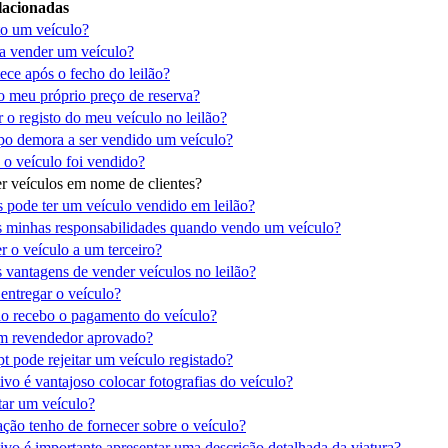
lacionadas
o um veículo?
a vender um veículo?
ece após o fecho do leilão?
 o meu próprio preço de reserva?
 o registo do meu veículo no leilão?
o demora a ser vendido um veículo?
 o veículo foi vendido?
r veículos em nome de clientes?
 pode ter um veículo vendido em leilão?
s minhas responsabilidades quando vendo um veículo?
r o veículo a um terceiro?
 vantagens de vender veículos no leilão?
ntregar o veículo?
 recebo o pagamento do veículo?
m revendedor aprovado?
t pode rejeitar um veículo registado?
vo é vantajoso colocar fotografias do veículo?
star um veículo?
ção tenho de fornecer sobre o veículo?
ivo é importante apresentar uma descrição detalhada da viatura?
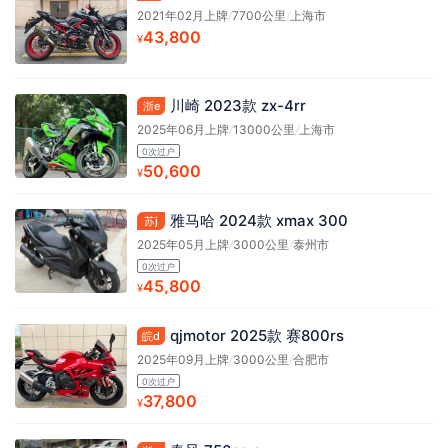
2021年02月上牌
/
7700公里
/
上海市
43,800
¥
川崎 2023款 zx-4rr
浙e
2025年06月上牌
/
13000公里
/
上海市
0次过户
50,600
¥
雅马哈 2024款 xmax 300
苏j
2025年05月上牌
/
3000公里
/
泰州市
0次过户
45,800
¥
qjmotor 2025款 赛800rs
皖d
2025年09月上牌
/
3000公里
/
合肥市
0次过户
37,800
¥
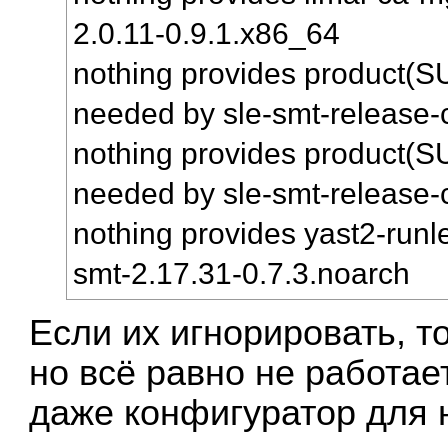
2.0.11-0.9.1.x86_64
nothing provides product(
needed by sle-smt-release-
nothing provides product(
needed by sle-smt-release-
nothing provides yast2-runl
smt-2.17.31-0.7.3.noarch
Если их игнорировать, то
но всё равно не работае
даже конфигуратор для 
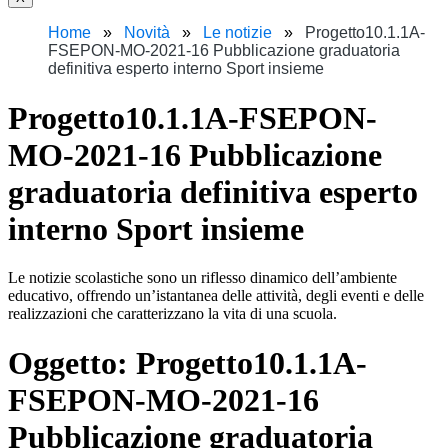
Home
Novità
Le notizie
Progetto10.1.1A-
FSEPON-MO-2021-16 Pubblicazione graduatoria
definitiva esperto interno Sport insieme
Progetto10.1.1A-FSEPON-
MO-2021-16 Pubblicazione
graduatoria definitiva esperto
interno Sport insieme
Le notizie scolastiche sono un riflesso dinamico dell’ambiente
educativo, offrendo un’istantanea delle attività, degli eventi e delle
realizzazioni che caratterizzano la vita di una scuola.
Oggetto:
Progetto10.1.1A-
FSEPON-MO-2021-16
Pubblicazione graduatoria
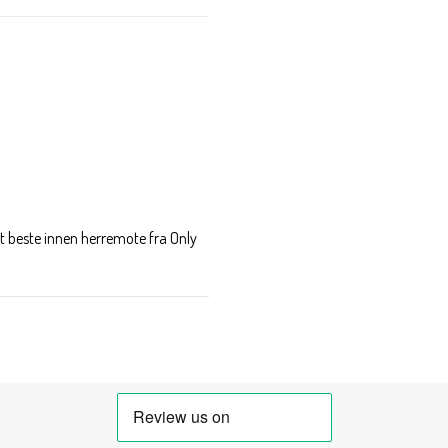
t beste innen herremote fra Only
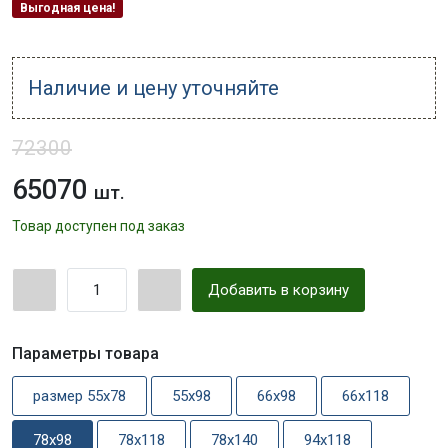
Выгодная цена!
Наличие и цену уточняйте
72300
65070
шт.
Товар доступен под заказ
Добавить в корзину
Параметры товара
размер 55x78
55x98
66x98
66x118
78x98
78x118
78x140
94x118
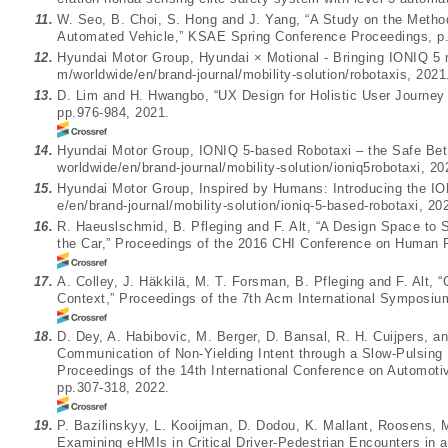
11.
W. Seo, B. Choi, S. Hong and J. Yang, “A Study on the Metho
Automated Vehicle,” KSAE Spring Conference Proceedings, p.
12.
Hyundai Motor Group, Hyundai × Motional - Bringing IONIQ 5 r
m/worldwide/en/brand-journal/mobility-solution/robotaxis
, 2021
13.
D. Lim and H. Hwangbo, “UX Design for Holistic User Journey
pp.976-984, 2021.
14.
Hyundai Motor Group, IONIQ 5-based Robotaxi – the Safe Bet
worldwide/en/brand-journal/mobility-solution/ioniq5robotaxi
, 20
15.
Hyundai Motor Group, Inspired by Humans: Introducing the I
e/en/brand-journal/mobility-solution/ioniq-5-based-robotaxi
, 20
16.
R. Haeuslschmid, B. Pfleging and F. Alt, “A Design Space to 
the Car,” Proceedings of the 2016 CHI Conference on Human 
17.
A. Colley, J. Häkkilä, M. T. Forsman, B. Pfleging and F. Alt, 
Context,” Proceedings of the 7th Acm International Symposiu
18.
D. Dey, A. Habibovic, M. Berger, D. Bansal, R. H. Cuijpers, an
Communication of Non-Yielding Intent through a Slow-Pulsing 
Proceedings of the 14th International Conference on Automotiv
pp.307-318, 2022.
19.
P. Bazilinskyy, L. Kooijman, D. Dodou, K. Mallant, Roosens, 
Examining eHMIs in Critical Driver-Pedestrian Encounters in a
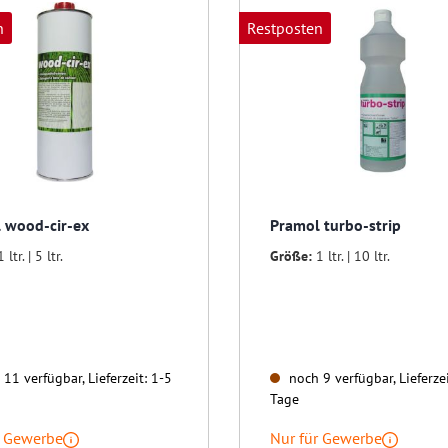
n
Restposten
 wood-cir-ex
Pramol turbo-strip
1 ltr. | 5 ltr.
Größe:
1 ltr. | 10 ltr.
11 verfügbar, Lieferzeit: 1-5
noch 9 verfügbar, Lieferzei
Tage
r Gewerbe
Nur für Gewerbe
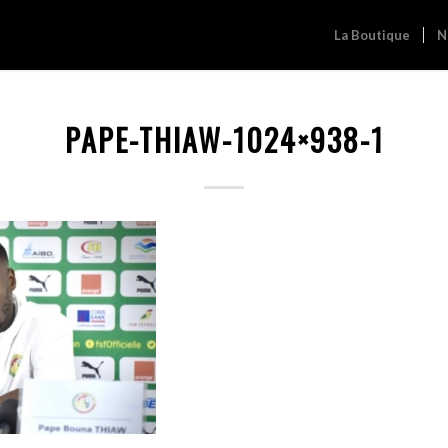
La Boutique
N
PAPE-THIAW-1024×938-1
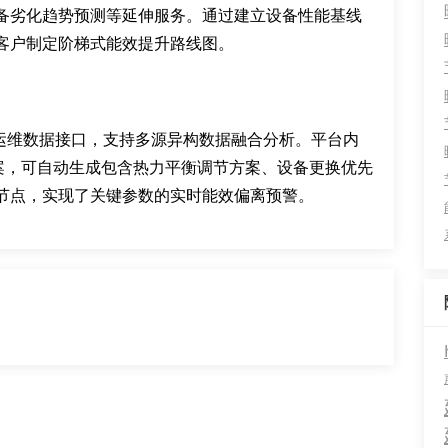
备劣化趋势预测等延伸服务。通过建立设备性能基线
客户制定阶梯式能效提升路线图。
m运维数据接口，支持多源异构数据融合分析。平台内
预案，可自动生成包含热力平衡调节方案、设备更换优先
节点，实现了关键参数的实时能效偏离预警。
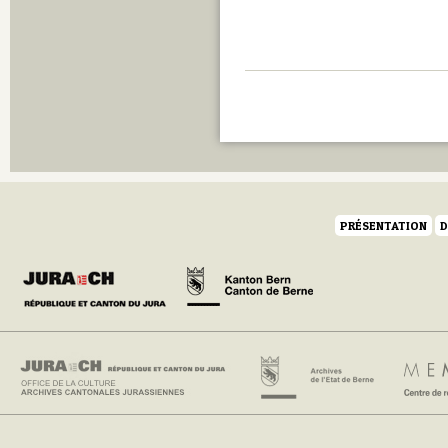
Q
R
S
T
U
V
W
Y
Z
PRÉSENTATION
D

_ _ _ _

PROBLEM – Copy out the records' lines from the line containing "2.0.11-0.9.1.x86_64" through the line containing "даже конфигуратор для", both included, without any change.

COMPLETED EXERCISE –
2.0.11-0.9.1.x86_64
nothing provides product(
needed by sle-smt-release-
nothing provides product(
needed by sle-smt-release-
nothing provides yast2-runl
smt-2.17.31-0.7.3.noarch
Если их игнорировать, то
но всё равно не работае
даже конфигуратор для 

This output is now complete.